Data Legality Guidance
Am I allowed to use Web-scraped data?
This site does not provide legal guidance. The information below is provided for discussion and as a suggestion only. Authors should consult with a qualified party, such as a university counsel or a lawyer, as appropriate.
Are there Legal Restrictions to my use of Data?
In short, yes. You as the author are personally responsible for any use or misuse of data in your research. There are cases where a dataset was acquired illegally by a researcher (e.g. via a data leak like the Panama Papers), and where journals may refuse to publish the derived results. Some journals have a dedicated policy, setting out the terms under which exceptions to the legality requirement would be made. One example is the AEA Data Legality policy, which lays out conditions under which an article may be published even if data was not obtained legally.1
How Could I use data Illegally?
Quite simply put, if a data provider distributes data under certain conditions specified in license agreement, as pointed out in our dedicated section on Licensing, and an author violates those conditions, then use of the data is illegal. Therefore, in cases where an explicit license exists, checking whether data usage is legally sound is often straightforward. Most offical or public data providers (U. Michigan’s PSID or U. Minnesota’s IPUMS etc) publish data under some kind of license that explicitly allows researchers to use the data in certain ways. The researcher usually cannot access the data without agreeing to the license.
The more complicated cases arise if an entity’s primary purpose is not that of a providing data for research purposes as in the case of the above mentioned institutions, but where the distribution of data is a side product of some other activity. Online marketplaces like LinkedIn, ebay or Airbnb come to mind as one example, where the actual business case may be the enabling of transactions, but where along the way data is produced, which may be accessible on the web for rearchers.

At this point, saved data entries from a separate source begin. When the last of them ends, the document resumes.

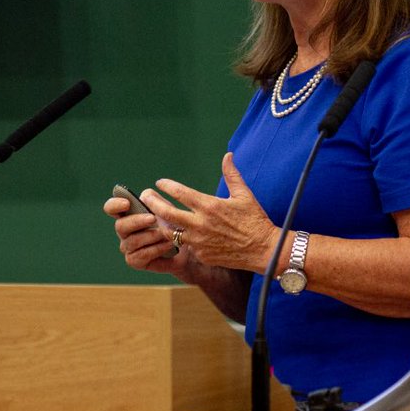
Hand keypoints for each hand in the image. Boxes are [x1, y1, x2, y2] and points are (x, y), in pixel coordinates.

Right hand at [103, 193, 184, 275]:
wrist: (185, 246)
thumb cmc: (172, 223)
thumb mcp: (166, 207)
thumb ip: (154, 199)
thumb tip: (143, 197)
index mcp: (127, 214)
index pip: (111, 208)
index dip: (115, 205)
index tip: (127, 203)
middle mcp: (124, 230)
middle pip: (120, 225)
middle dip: (137, 221)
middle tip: (153, 218)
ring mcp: (127, 246)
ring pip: (132, 241)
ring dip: (150, 236)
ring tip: (165, 233)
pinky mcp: (134, 261)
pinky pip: (141, 254)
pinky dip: (157, 248)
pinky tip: (168, 244)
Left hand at [143, 152, 276, 273]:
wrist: (263, 250)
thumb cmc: (254, 220)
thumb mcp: (244, 195)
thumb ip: (232, 174)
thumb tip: (228, 155)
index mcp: (209, 206)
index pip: (180, 193)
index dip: (167, 186)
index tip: (160, 183)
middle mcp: (200, 224)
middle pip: (166, 213)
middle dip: (152, 203)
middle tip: (146, 196)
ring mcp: (199, 242)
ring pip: (169, 232)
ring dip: (160, 223)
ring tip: (155, 215)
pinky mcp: (201, 255)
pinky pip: (184, 246)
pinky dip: (178, 238)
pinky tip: (174, 232)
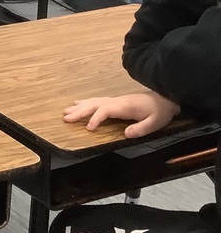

The absence of an explicit license on a website does not imply that all forms of usage of collected data are allowed. In fact, copyright law usually applies, meaning “All rights reserved”.
Scraping Data from Websites
Unfortunately, the legal situation surrounding the legality of collecting data from websites is complex. There is variation across jurisdictions as to which kind - if any - of webscraping activity is considered legal. What is more, it is not even straightforward to establish which country’s law to apply in cross-border web scraping activity.
Legal Precedent under US Law
According to wikipedia, Webscraping can in principle conflict with three ways with US law:
- Copyright infringement: it may not be allowed to copy the information displayed on the website.
- Violation of the “Computer Fraud and Abuse Act”, which prohibits access to a list of so-called protected computers, e.g. governmental systems of banking system computers.
- “Trespass to Chattel”: Basically the disturbing of private property in the sense that webscraping would use valuable resources on a webserver.
This being said, the legal precedent in the US (as of 2023) is that webscraping of websites whose terms and conditions do not explicitly rule out the activity is considered legal.
EU Law
The situation in the EU is evolving as well. Precedent in some countries allows web scraping (Denmark 2006), while in others (CNIL France 2020) the ownership of data which is publicly accessible on the web belongs still with to the individual which generated the data. Hence, not all potential uses of this data may be allowed.
Legal Advice
We strongly recommend authors to obtain legal advice from their institution or legal experts in their country of residence.
Footnotes
Note that there is no blanket approval, and all such exceptions must be discussed with a journal editor, who will balance benefits to society with the risk associated with illegal usage.↩︎